Last year iShares accounted for half of the inflows into European ETFs yet only account for 33 percent from January to April this year, according to data from research house Lipper.
But iShares is determined to defend its market share and is pushing into the retail space, targeting new individual investors, self-directed and high net worth clients via a line-up of "core" building block equity and fixed income ETFs with lower costs.
The provider’s core prices range from 0.07 percent for the S&P 500 to 0.25 percent for the iShares Core MSCI Emerging Markets IMI UCITS ETF, while the average price for the range is 0.16 percent.
This compares to db X-trackers core range, launched in February, which offers seven equity funds at 0.09 percent, except the Nikkei 225 UCITS ETF at 0.25 percent. For example, the iShares Core Dax UCITS ETF is set at 0.16 percent, while the db X-trackers Core Dax UCITS ETF is 0.09 percent. The range has an average price of 0.11 percent, some 0.05 percentage points cheaper than iShares.
Mark Johnson, head of UK sales at iShares, said the core range’s pricing is “nothing to do with anyone else…. This is about identifying a new market in the UK. We hope to catalyse a new part of the retail space for long term buy and hold portfolios."
“[By] positioning for 20 bps [basispoints] or thereabouts you can create interesting, diversified and balanced exposure to global equity and global fixed income,” he said. “The retail market is key to our success and we think we will be able to develop relationships with a growing part of that market, particularly post RDR where people are cost conscious."
However, one chief investment officer at the ETF.com conference earlier this month, who did not want to be named, said that the core ETF range at iShares may have dropped prices, but only to “a reasonable level” and more in line with competitors, but has not dropped to the extent that it has now very cheap funds.
This is the second time in recent months that iShares has attracted critics on its fund pricing.
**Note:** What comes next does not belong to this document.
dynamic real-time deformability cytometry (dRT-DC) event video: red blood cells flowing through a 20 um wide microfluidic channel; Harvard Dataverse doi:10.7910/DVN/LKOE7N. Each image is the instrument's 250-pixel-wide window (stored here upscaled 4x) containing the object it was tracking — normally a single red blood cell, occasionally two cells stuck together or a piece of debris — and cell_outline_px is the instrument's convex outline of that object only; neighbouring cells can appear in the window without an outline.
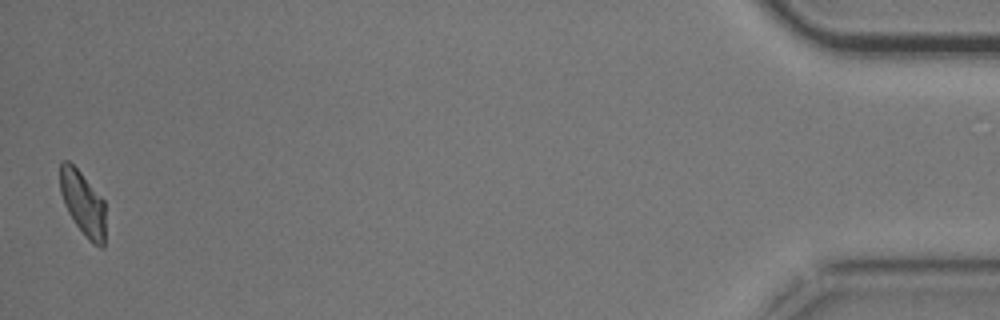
{"species": "common noctule bat (a hibernating species)", "species_latin": "Nyctalus noctula", "temperature_condition": "cold", "stored_images_in_passage": 40, "camera_frame_rate_fps": 3000, "um_per_image_px": 0.085, "animal": {"sex": "male", "body_mass_g": 20.5, "forearm_length_mm": 52.5}, "frame": {"image": 1, "passage_image": 40, "time_ms": 13.0, "image_size_px": [1000, 320], "cell_outline_px": [[104, 248], [100, 248], [88, 240], [76, 224], [68, 212], [64, 204], [60, 192], [60, 164], [64, 160], [68, 160], [80, 172], [104, 200]], "centroid_in_image_um": [7.03, 17.29], "position_along_channel_um": 428.2, "area_um2": 16.82}, "authors_computed_cell_mechanics": {"area_um2": 18.496, "velocity_mm_per_s": 3.7108, "shape_relaxation_time_tau1_ms": 4.0281, "shape_relaxation_time_tau2_ms": 8.8828, "deformation_change_tau1": 0.1312, "deformation_change_tau2": 0.1443}}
After inheriting over 50 ETFs from Credit Suisse, the provider retained higher price tags on its larger, more liquid funds and dropped prices for the smaller ETFs.
When asked if existing investors are getting the best deal, Johnson replied: “Our large, more liquid funds tend to be used by people with short term horizons, and who value the tight spreads and liquidity that comes with those products – they tend to use them in a different way.”
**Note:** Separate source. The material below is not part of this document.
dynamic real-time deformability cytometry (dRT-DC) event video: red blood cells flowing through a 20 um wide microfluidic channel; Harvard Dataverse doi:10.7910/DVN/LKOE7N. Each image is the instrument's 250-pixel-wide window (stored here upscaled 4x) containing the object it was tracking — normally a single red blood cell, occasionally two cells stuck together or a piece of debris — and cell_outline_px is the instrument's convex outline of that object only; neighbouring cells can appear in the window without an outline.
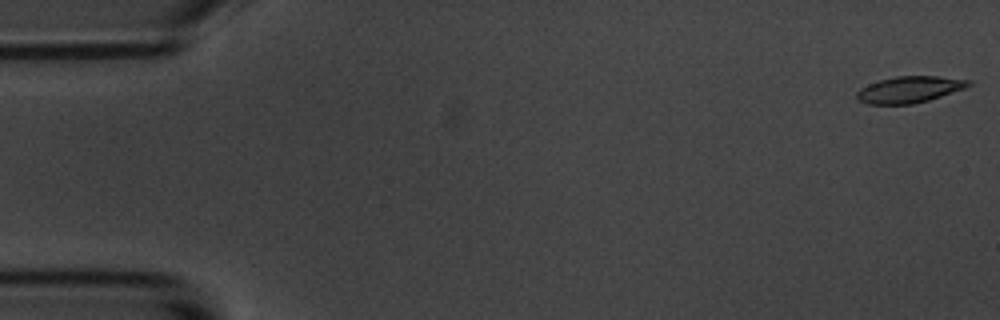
{"species": "common noctule bat (a hibernating species)", "species_latin": "Nyctalus noctula", "temperature_condition": "room temperature", "stored_images_in_passage": 4, "camera_frame_rate_fps": 3000, "um_per_image_px": 0.085, "animal": {"sex": "male", "body_mass_g": 20.1, "forearm_length_mm": 53.5}, "frame": {"image": 1, "passage_image": 1, "time_ms": 0.0, "image_size_px": [1000, 320], "cell_outline_px": [[972, 84], [964, 88], [928, 100], [912, 104], [868, 104], [860, 100], [856, 96], [856, 92], [860, 88], [868, 84], [880, 80], [896, 76], [940, 76], [972, 80]], "centroid_in_image_um": [77.3, 7.6], "position_along_channel_um": 7.7, "area_um2": 17.11}}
iShares introduced its core range in the U.S. at the end of 2012 – it doubled the fund line-up to 20 this month – and brought the concept to market in Canada earlier this year. But rather than being a massive asset gatherer among new, retail investors, the U.S. range has seen big institutional inflows.
“Institutional investors saw the core pricing and thought it was attractive for them, and although they weren’t the target market, they were attracted to the low cost beta,” confirmed Johnson.